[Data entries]

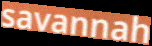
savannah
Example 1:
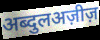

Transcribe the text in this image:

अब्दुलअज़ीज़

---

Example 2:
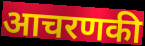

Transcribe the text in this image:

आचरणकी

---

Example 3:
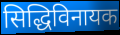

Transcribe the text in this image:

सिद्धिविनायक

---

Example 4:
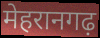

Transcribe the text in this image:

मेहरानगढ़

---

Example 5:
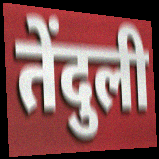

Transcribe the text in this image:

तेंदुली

_Exercise directions:_ The answer should be a single number: the count of lines in the records that hold the string "Example".

_Worked solution:_ 5